Set task A: In the area and motion passage, begin at the words "When the two" and stop after "8 x + 18 = 0.". Rewrite that stretch with "point of intersection" substituted by "intersection point".
Set task B: In the area and motion passage, what function is obtained by integrating the acceleration function with respect to time?

Provided passage:
□ □ □ □ □

A more complex example is f(x) = -x^{2} + 4, g(x) = 1/2 * x^{2} - 2, and the interval is [-1,1]. The appropriate integral is

A = ∫_{-1}^{1} [(-x^{2} + 4) - (1/2 * x^{2} - 2)] dx => ∫_{-1}^{1} (-5/2 x^{2} + 6) dx.

This yields

A = (1/3 * (-5/2) * x^{3} + 6 * x) |_{-1}^{1} = (-5/6 + 6) - (5/6 - 6) = -10/6 + 12 = 31/3 or 10 1/3.

Area - Case 8

When the two functions intersect within the limits of integration then finding the area must be performed in 2 steps. First the point of intersection is found, and second the absolute values of the areas of each section are computed. This is same as the procedure demonstrated in case 6 for a function that falls below the x-axis.

Say f(x) = x - 2, g(x) = (x - 4)^{2}, and the interval is [2,6]. We find the point, c, in figure 9 by setting f(x) equal to g(x): x - 2 = (x - 4)^{2} => x^{2} - 9 8 x + 18 = 0.
This quadratic equation has the roots 3 and 6; (x - 3) * (x - 6) = 0. The two curves intersect at x = 3 and x = 6. Since x = 3 is in the interval, the two sub intervals are [2,3] and [3,6].
The area is

A = |∫_{2}^{3} [(x - 2) - (x - 4)^{2}] dx| + ∫_{3}^{6} [(x - 2) - (x - 4)^{2}] dx =>
A = |∫_{2}^{3} (-x^{2} + 9 * x - 18) dx| + ∫_{3}^{6} (-x^{2} + 9 * x - 18) dx.

The result is

A = |[-1/3 * x^{3} + 9/2 * x^{2} - 18 * x]|_{2}^{3} | + [-1/3 * x^{3} + 9/2 * x^{2} - 18 * x]|_{3}^{6}

= |(-1/3 * 3^{3} + 9/2 * 3^{2} - 18 * 3) - (-1/3 * 2^{3} + 9/2 * 2^{2} - 18 * 2)| + [(-1/3 * 6^{3} + 9/2 * 6^{2} - 18 * 6) - (-1/3 * 3^{3} + 9/2 * 3^{2} - 18 * 3)]

= |-22 1/2 - (-20 2/3)| + 18 - (-22 1/2) = |1 5/6| + 4 1/2 = 6 1/3.

Sample Questions about the Area under a Curve.

Motion and Position of an Object

Recall from the module on differentiation that the derivative of the position function with respect to time yields tehe velocity function,
and the derivative of the velocity function with respect to time yields the acceleration function. By applying the anti-derivative principle,
we obtain the velocity function by integrating the acceleration function with respect to time, and the position function by integrating the velocity
function with respect to time.

The acceleration and velocity integrals are indefinite. The definite integral of the velocity function yields the distance travelled within the time
span denoted by the integral limits. Determining position and distance travelled through integration has important engineering applications.

Velocity

We start with examples that find velocity.

Example 1.

□ □ □ □ □

Provided information:
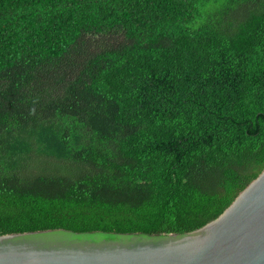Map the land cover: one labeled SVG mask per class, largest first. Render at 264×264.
I'll return each mask as SVG.
<instances>
[{
	"label": "trees",
	"instance_id": "obj_1",
	"mask_svg": "<svg viewBox=\"0 0 264 264\" xmlns=\"http://www.w3.org/2000/svg\"><path fill=\"white\" fill-rule=\"evenodd\" d=\"M264 171V0H0V236L165 237Z\"/></svg>",
	"mask_w": 264,
	"mask_h": 264
},
{
	"label": "water",
	"instance_id": "obj_2",
	"mask_svg": "<svg viewBox=\"0 0 264 264\" xmlns=\"http://www.w3.org/2000/svg\"><path fill=\"white\" fill-rule=\"evenodd\" d=\"M0 264H264V171L222 215L188 234L5 235Z\"/></svg>",
	"mask_w": 264,
	"mask_h": 264
}]
</instances>
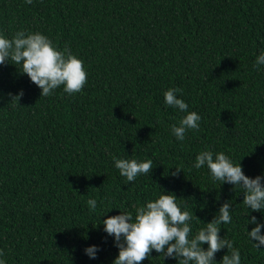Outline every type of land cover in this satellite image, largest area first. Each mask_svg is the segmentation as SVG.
<instances>
[{
    "label": "trees",
    "instance_id": "obj_1",
    "mask_svg": "<svg viewBox=\"0 0 264 264\" xmlns=\"http://www.w3.org/2000/svg\"><path fill=\"white\" fill-rule=\"evenodd\" d=\"M21 30L42 33L60 51L68 47L84 62L87 84L81 93L61 86L42 98L20 66L0 65L6 264H113L119 249L103 219L135 217V207L162 190L185 199L177 203L192 213L193 235L230 202L233 219L221 225V238L233 241L241 264H264V247L248 236L255 227L248 219L264 223V212L242 204L243 189L193 167L211 150L241 162L252 179L264 176V65L255 67L264 53V0H0V34L11 39ZM175 88L202 118L183 142L171 126L186 113L164 98ZM113 156L151 159L152 175L127 182ZM93 245L101 249L97 259L85 254ZM227 252L216 254L217 264ZM159 255L143 264H178Z\"/></svg>",
    "mask_w": 264,
    "mask_h": 264
},
{
    "label": "clouds",
    "instance_id": "obj_2",
    "mask_svg": "<svg viewBox=\"0 0 264 264\" xmlns=\"http://www.w3.org/2000/svg\"><path fill=\"white\" fill-rule=\"evenodd\" d=\"M25 4L32 5L33 0H25ZM6 64L20 66L19 71L42 90V98L53 95L61 86L69 95L81 93L87 84L84 62L73 55L68 47L63 51L58 50L51 39L39 32L21 30L11 39L0 34V65ZM260 65H264V53L255 61L256 68ZM179 92V88L169 89L164 93V98L167 106L186 113L178 126H171L172 134L183 142L189 130H199L202 118L196 112L188 111L189 105L177 97ZM23 95L21 91L12 97V103L19 102ZM113 161L127 182H135L139 176L152 175L153 172L151 159L141 162L135 158L118 159L113 156ZM193 167H207L213 181L221 182L222 185L231 184L234 189H243L242 204L251 212H264V176L252 179L244 174L241 162L236 165L225 153H214L211 150L201 151ZM180 172V169H176L173 175ZM181 199L162 190L155 201L135 207V217L131 212H121L120 215L103 219L104 231L114 237L115 246L119 249L113 264H143L145 260L151 259L153 251L164 260L174 259L178 264H217L216 254L224 249L228 252L220 264H241V253L234 247L233 241L220 236L221 225L232 222V204L225 202L211 222L193 235V215L178 205L177 200ZM87 204L91 211L96 210L95 199H89ZM248 224L255 225L251 232L248 231V236L252 242L255 241L253 247L259 250L264 247V223L251 216ZM204 245H208L207 250ZM100 250L93 245L85 249V254L90 259H97ZM4 255L3 250H0V257ZM0 264H6V261L0 258Z\"/></svg>",
    "mask_w": 264,
    "mask_h": 264
}]
</instances>
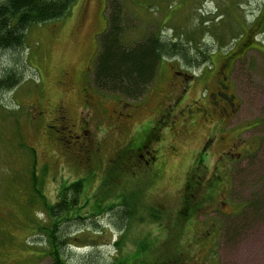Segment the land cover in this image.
Segmentation results:
<instances>
[{"label":"rangeland","instance_id":"obj_1","mask_svg":"<svg viewBox=\"0 0 264 264\" xmlns=\"http://www.w3.org/2000/svg\"><path fill=\"white\" fill-rule=\"evenodd\" d=\"M116 5L125 42L160 33L200 64L165 58L137 100L98 89ZM27 44L22 82L0 96V264H53L42 207L80 179L83 217L63 225L71 262L130 264L145 239L161 264L173 251L181 264H264V210L250 215L264 203V0H76ZM122 202L134 213L127 234L105 213Z\"/></svg>","mask_w":264,"mask_h":264},{"label":"trees","instance_id":"obj_2","mask_svg":"<svg viewBox=\"0 0 264 264\" xmlns=\"http://www.w3.org/2000/svg\"><path fill=\"white\" fill-rule=\"evenodd\" d=\"M75 2L76 0H0V96L18 87L23 80V50L28 47L29 30L35 25L66 17L71 13ZM127 32L121 6L116 5L108 17L107 29L99 38V51L93 67L94 84L98 89L137 100L156 80L160 63L165 58L181 55L188 64L198 65L201 62H194L187 57L189 51L186 44L169 40L160 33L144 35L141 40L128 44L125 42ZM9 53L16 54L17 56H14L16 59L11 60ZM200 54L202 60L207 59L204 52L201 51ZM32 187L39 194L36 181L32 182ZM83 188L82 179L74 181L62 189L57 203L54 205L45 203L42 207L51 219L48 227L41 225L40 227L47 235L48 255L51 256L53 264H96L92 256L71 262L65 246L71 234L65 231L63 225L65 222L78 221L83 217L76 213L85 207L81 205ZM28 204L32 205V202ZM100 204L99 202L97 210L94 211V207L90 212L95 216L94 220L103 210ZM185 204H189V201ZM250 206V215L257 209L264 210V203L258 207L256 199ZM127 207V204L122 202L113 203L105 209V213H114L116 216L114 223L117 227L124 225L126 234L132 225L131 214H134L133 210L130 211ZM152 213L156 216L159 212L153 210ZM33 220L31 218V221ZM117 245L120 248V245ZM150 248L149 242L141 239L139 248L131 256L130 264H161V253L149 255ZM174 252L163 258L164 263L183 262V259L179 258L180 254ZM143 256L148 263L142 261ZM119 263L122 264L123 261L120 260Z\"/></svg>","mask_w":264,"mask_h":264},{"label":"flooded vegetation","instance_id":"obj_3","mask_svg":"<svg viewBox=\"0 0 264 264\" xmlns=\"http://www.w3.org/2000/svg\"><path fill=\"white\" fill-rule=\"evenodd\" d=\"M258 24H260V23H258ZM257 24V25H258ZM179 74V73H178ZM181 74V73H180ZM223 87H224V89L226 88V85L223 83ZM223 89L221 88L220 89V91H218V93H217V96H218V98H220V99H222L223 101H224V103L226 104V106H227V109L226 110H224V112H225V114H227V110H228V108H230L231 106H233V103H232V97L230 96V95H228L227 93H226V91H222ZM212 98L213 97H215V95H213L212 94V96H211ZM213 103L216 105V104H218V101H213ZM59 112H60V115L62 116V118H60V120L61 119H65L66 118V116H64L63 115V110L62 109H59ZM224 114V115H225ZM63 121V120H62Z\"/></svg>","mask_w":264,"mask_h":264}]
</instances>
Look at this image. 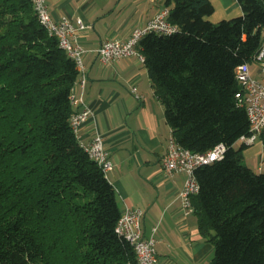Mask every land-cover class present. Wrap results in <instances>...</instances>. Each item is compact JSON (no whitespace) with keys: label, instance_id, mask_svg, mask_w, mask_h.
<instances>
[{"label":"trees","instance_id":"obj_1","mask_svg":"<svg viewBox=\"0 0 264 264\" xmlns=\"http://www.w3.org/2000/svg\"><path fill=\"white\" fill-rule=\"evenodd\" d=\"M238 2L242 15L213 23L211 0H165L178 31L149 33L139 49L178 143L195 153L226 146L195 171L192 197L213 263L264 264V173L235 148L251 134L236 68L264 44V1ZM79 77L34 0H0V264H139L116 232V189L71 124Z\"/></svg>","mask_w":264,"mask_h":264},{"label":"crops","instance_id":"obj_2","mask_svg":"<svg viewBox=\"0 0 264 264\" xmlns=\"http://www.w3.org/2000/svg\"><path fill=\"white\" fill-rule=\"evenodd\" d=\"M46 2L54 20L67 17L76 22L81 18L88 26L78 33L86 50L87 81L82 87L80 75L76 83V95L81 99L76 110L88 107L92 117L80 127L77 137L83 144L96 134L103 137L114 163L106 176L116 189L122 212H144V233L157 240L159 264H211L215 247L200 233L198 215L185 206L181 195L187 175L169 174L162 163L173 129L155 94L146 62L124 57L104 64L97 52L104 41H125L135 29L145 28L166 7L165 0ZM211 2L215 12L209 19L213 23L243 14L238 0ZM250 69L253 76L258 75L256 65ZM238 143L246 146L244 164L264 173V132L252 144Z\"/></svg>","mask_w":264,"mask_h":264},{"label":"built area","instance_id":"obj_3","mask_svg":"<svg viewBox=\"0 0 264 264\" xmlns=\"http://www.w3.org/2000/svg\"><path fill=\"white\" fill-rule=\"evenodd\" d=\"M34 9L48 33L55 36L59 46L75 60L81 75L79 84L84 87L87 81L84 65L86 50L79 40L78 33L86 30L88 26L81 18H78L76 22L67 17L54 20L46 0H34ZM169 16L170 9L164 7L149 21L145 28L135 29L127 40L110 39L104 41L97 50L99 59L104 64L112 63L124 57H136L145 62L146 58L139 49L140 41L145 35L149 33L170 35L178 31V28L169 21ZM252 64L258 68L257 76H253L251 73ZM252 64L244 63L236 68V79L242 87V92L237 94L238 103L246 109L251 125V134L241 138V141L246 144L254 143L264 132V44L254 57ZM135 91L134 88L133 92ZM71 102L75 109L71 117V124L76 135H78L80 127L92 117V112L88 107L79 111L76 110L81 103V99L76 95V85L72 90ZM80 144L106 175L113 170V160L100 134H96L90 143ZM225 152L226 146L219 144L206 153H195L180 145L174 137L170 138L162 163L169 174L186 173L187 178L181 195L185 206L191 211L194 210L192 197L200 191L195 171L201 166L223 159ZM143 215L144 212L140 209H126L122 212L116 226V232L134 246L139 264H159L156 249L157 240L153 234L149 237L145 235Z\"/></svg>","mask_w":264,"mask_h":264},{"label":"rangeland","instance_id":"obj_4","mask_svg":"<svg viewBox=\"0 0 264 264\" xmlns=\"http://www.w3.org/2000/svg\"><path fill=\"white\" fill-rule=\"evenodd\" d=\"M216 16V15H215ZM219 21H221V20H219ZM218 23V22H217ZM263 35H264V30H263ZM254 67V66H253ZM240 147V144L239 143H236L235 144V148H239ZM214 258H215V256H214ZM213 261H214V259L212 260V262H211V264H214L213 263Z\"/></svg>","mask_w":264,"mask_h":264}]
</instances>
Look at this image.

□ □ □ □ □

Full answer A:
When the two functions intersect within the limits of integration then finding the area must be performed in 2 steps. First the intersection point is found, and second the absolute values of the areas of each section are computed. This is same as the procedure demonstrated in case 6 for a function that falls below the x-axis.

Say f(x) = x - 2, g(x) = (x - 4)^{2}, and the interval is [2,6]. We find the point, c, in figure 9 by setting f(x) equal to g(x): x - 2 = (x - 4)^{2} => x^{2} - 9 8 x + 18 = 0.

Full answer B: The velocity function.